大飯原発前の抗議活動、ドイツでも伝わっています
2年ぶりに日本へ里帰りしてきました。滞在中、日本ではいろいろなことがありました。1995年の地下鉄サリン事件に関わり、潜伏していた元オウム心理教信者、高橋克也容疑者の逃亡と逮捕、消費税増税法案をめぐる激しい議論と民主党内での造反、オスプレイの沖縄普天間基地配備問題、松田聖子さんの3度目の結婚、などなど。でも、みどりの1kWh視線の私にとって一番の注目の的は、大飯原発第3、第4基の再稼動をめぐる動きでした。6月16日、上京した福井県の西川一誠知事が野田首相に再稼動への同意を伝える、何かの儀式のようなニュースの映像を、私はなんとも不思議な感じを覚えながら見ていました。
6月末にベルリンへ戻った私は、さっそく、ドイツのメディアが大飯原発の再稼動をどう伝えていたかを調べてみました。すると、各新聞はdpaなどの通信社の記事を用いていることが多く、独自の報道や論評は案外少なかったことが分かりました。
例えば、6月16日シュピーゲル誌(電子版)もdpaの記事を用い、同日、野田首相が大飯原発第3、第4基を再稼動させる決定を下した経緯を伝え、最後はこうまとめています。
「今回原発2基が再稼動されるのは、日本の強い原子力ロビーの勝利であり、高い電気料金を心配する産業界に譲歩するものである。『かなりの数の原子炉が、来年までに再稼動されると考えられる』と、米国テンプル大学アジア研究所所長ジェフェリー・キングストン氏は言っている。『野田政権はそれを特に熱望している』」
一方、7月1日の再稼動に向けて行われた6月30日と7月1日の大飯原発前の抗議活動については、多くのメディアが写真や映像付きで伝え、6月30日のドイツ第1公共放送(ARD)のニュース番組 ターゲステーメン(Tagesthemen) でも扱われていました。

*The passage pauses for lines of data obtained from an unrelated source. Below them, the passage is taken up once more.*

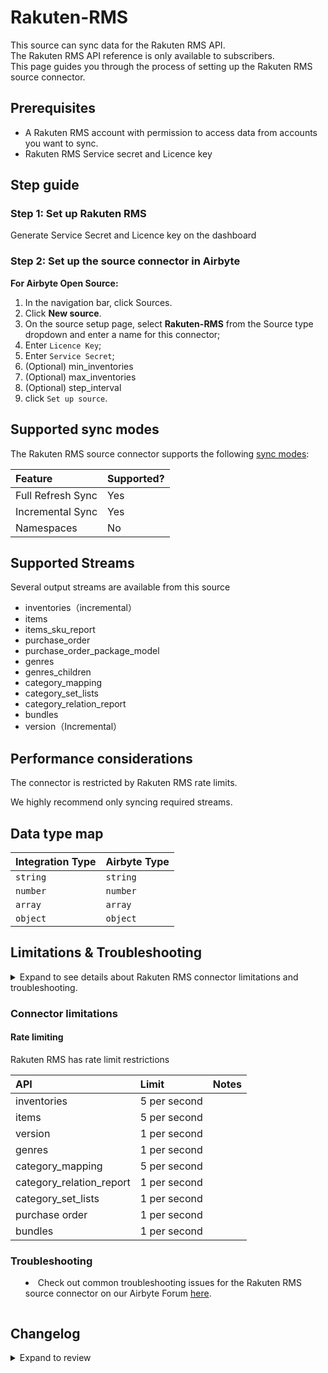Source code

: # Rakuten-RMS

This source can sync data for the Rakuten RMS API.  
The Rakuten RMS API reference is only available to subscribers.  
This page guides you through the process of setting up the Rakuten RMS source connector.

## Prerequisites

- A Rakuten RMS account with permission to access data from accounts you want to sync.
- Rakuten RMS Service secret and Licence key 

## Step guide

### Step 1: Set up Rakuten RMS

Generate Service Secret and Licence key on the dashboard

### Step 2: Set up the source connector in Airbyte

<!-- env:oss -->

**For Airbyte Open Source:**

1. In the navigation bar, click Sources.
2. Click **New source**.
3. On the source setup page, select **Rakuten-RMS** from the Source type dropdown and enter a name for this connector;
4. Enter `Licence Key`;
5. Enter `Service Secret`;
6. (Optional) min_inventories
7. (Optional) max_inventories
8. (Optional) step_interval
7. click `Set up source`.
<!-- /env:oss -->

## Supported sync modes

The Rakuten RMS source connector supports the following [sync modes](https://docs.airbyte.com/cloud/core-concepts#connection-sync-modes):

| Feature           | Supported? |
| :---------------- | :--------- |
| Full Refresh Sync | Yes        |
| Incremental Sync  | Yes        |
| Namespaces        | No         |

## Supported Streams

Several output streams are available from this source

- inventories（incremental）
- items
- items_sku_report
- purchase_order
- purchase_order_package_model
- genres
- genres_children
- category_mapping
- category_set_lists
- category_relation_report
- bundles
- version（Incremental）

## Performance considerations

The connector is restricted by Rakuten RMS rate limits.

We highly recommend only syncing required streams.

## Data type map

| Integration Type | Airbyte Type |
| :--------------- | :----------- |
| `string`         | `string`     |
| `number`         | `number`     |
| `array`          | `array`      |
| `object`         | `object`     |

## Limitations & Troubleshooting

<details>
<summary>
Expand to see details about Rakuten RMS connector limitations and troubleshooting.
<summary>

### Connector limitations

#### Rate limiting

Rakuten RMS has rate limit restrictions

| API | Limit | Notes |
| :--------------- | :----------- | :------------- |
| inventories      | 5 per second | |
| items            | 5 per second | | 
| version          | 1 per second | |
| genres           | 1 per second | | 
| category_mapping       | 5 per second | | 
| category_relation_report | 1 per second |
| category_set_lists | 1 per second | |
| purchase order   | 1 per second | |
| bundles          | 1 per second | |

### Troubleshooting

- Check out common troubleshooting issues for the Rakuten RMS source connector on our Airbyte Forum [here](https://github.com/airbytehq/airbyte/discussions).

</details>

</HideInUI>

## Changelog

<details>
  <summary>Expand to review</summary>
</details>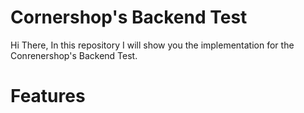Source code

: # Cornershop's Backend Test
Hi There, In this repository I will show you the implementation for the Conrenershop's Backend Test.

# Features
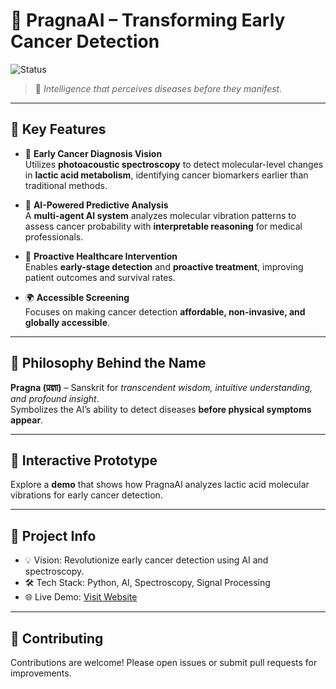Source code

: # 🌟 PragnaAI – Transforming Early Cancer Detection

![Status](https://img.shields.io/badge/status-active-brightgreen)

> 🧠 *Intelligence that perceives diseases before they manifest.*

---

## 🔬 Key Features

- 🧪 **Early Cancer Diagnosis Vision**  
  Utilizes **photoacoustic spectroscopy** to detect molecular-level changes in **lactic acid metabolism**, identifying cancer biomarkers earlier than traditional methods.

- 🤖 **AI-Powered Predictive Analysis**  
  A **multi-agent AI system** analyzes molecular vibration patterns to assess cancer probability with **interpretable reasoning** for medical professionals.

- 🏥 **Proactive Healthcare Intervention**  
  Enables **early-stage detection** and **proactive treatment**, improving patient outcomes and survival rates.

- 🌍 **Accessible Screening**  
  Focuses on making cancer detection **affordable, non-invasive, and globally accessible**.

---

## 🧘 Philosophy Behind the Name

**Pragna (प्रज्ञा)** – Sanskrit for *transcendent wisdom, intuitive understanding, and profound insight*.  
Symbolizes the AI’s ability to detect diseases **before physical symptoms appear**.

---

## 🧪 Interactive Prototype

Explore a **demo** that shows how PragnaAI analyzes lactic acid molecular vibrations for early cancer detection.

---

## 📎 Project Info

- 💡 Vision: Revolutionize early cancer detection using AI and spectroscopy.
- 🛠️ Tech Stack: Python, AI, Spectroscopy, Signal Processing
- 🌐 Live Demo: [Visit Website](https://pragna-ai-bio.github.io/)

---

## 🤝 Contributing

Contributions are welcome! Please open issues or submit pull requests for improvements.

「200人ほどの市民が大飯原発前道路を封鎖。ちょっとゴアレーベン(ドイツのニーダーザクセン州にある、高レベル核廃棄物処分所候補地で、反原発運動の代名詞のようになっている)のようだ。政治は原子力ロビーと産業界の圧力に屈した。そして野田首相は6月中旬、大飯原発の再稼動を決めた。日本の大多数の人たちは、自分たちの(原発に対する)怖れが、政治に無視されていると感じている。福島から1年、日本の原子力への抗議は、これまでにないほど声高に、クリエイティブになっている。」
ちなみに日本の反原発運動については、ドイツ人のユリア・レーザー(Julia Leser)さんとクラリッサ・ザイデル(Clarissa Seidel)さんが昨年、「ラディオアクティビスツ(Radioactivists)」というドキュメンタリー映画を作っており、現在ドイツの各大学で上映会をしているそうです。http://radioactivists.org/de/press/
ただ、この映画は2011年の4月末から5月初めに撮影されたものなので、是非これから「続き」を期待したいものです。
その他にも、今回の日本滞在中には、鹿児島県が震災がれき受け入れを表明、福島県沖における漁業が試験的に操業、青森県六ヶ所村のMOX燃料工場の設計と工法を経済産業省が認可したなど、私には理解しがたいニュースが沢山ありました。そんな中でUstreamで見た、大飯原発前で警官たちに囲まれながら踊っていたひとたちの映像は、私をまた元気にしてくれました。
大飯原発前での抗議運動は、都会から遠いこともあり、
行けた人はそれほど多くなかったようです。
デモ参加者の人数ということで言えば、毎週金曜日の
首相官邸前はかなりの規模のようですが、それについては
ドイツではどう報道しているのか気になります。
また、この週末は、坂本龍一さん提唱で、「No Nukes 2012」
という音楽イベントがあり、ドイツ人ミュージシャンの
Kraftwerkも出演していました。
http://nonukes2012.jp/
私はUstreamのライブ中継で少し見ていたのですが、
政治色の強くないミュージシャンという印象だった
山崎まさよしさんが「原発サヨナラー!」と大声で
叫んでいたのが、突き抜けた感じで良かったです。
日本では、タレントさんやその事務所は「色がつく」
のを嫌うので、あまり政治について発言しないことが
多いですが、ドイツ人の音楽家や俳優は、そのへん
どういうスタンスの人が多いのでしょうか。
そんな話も聞いてみたいです。
コメントありがとうございます。確かに色がつくことをおそれて、”自己検閲”をする人が多いですよね。分野には関係なく。ドイツ人の音楽家や俳優の発言、これからもっと意識してみようと思います。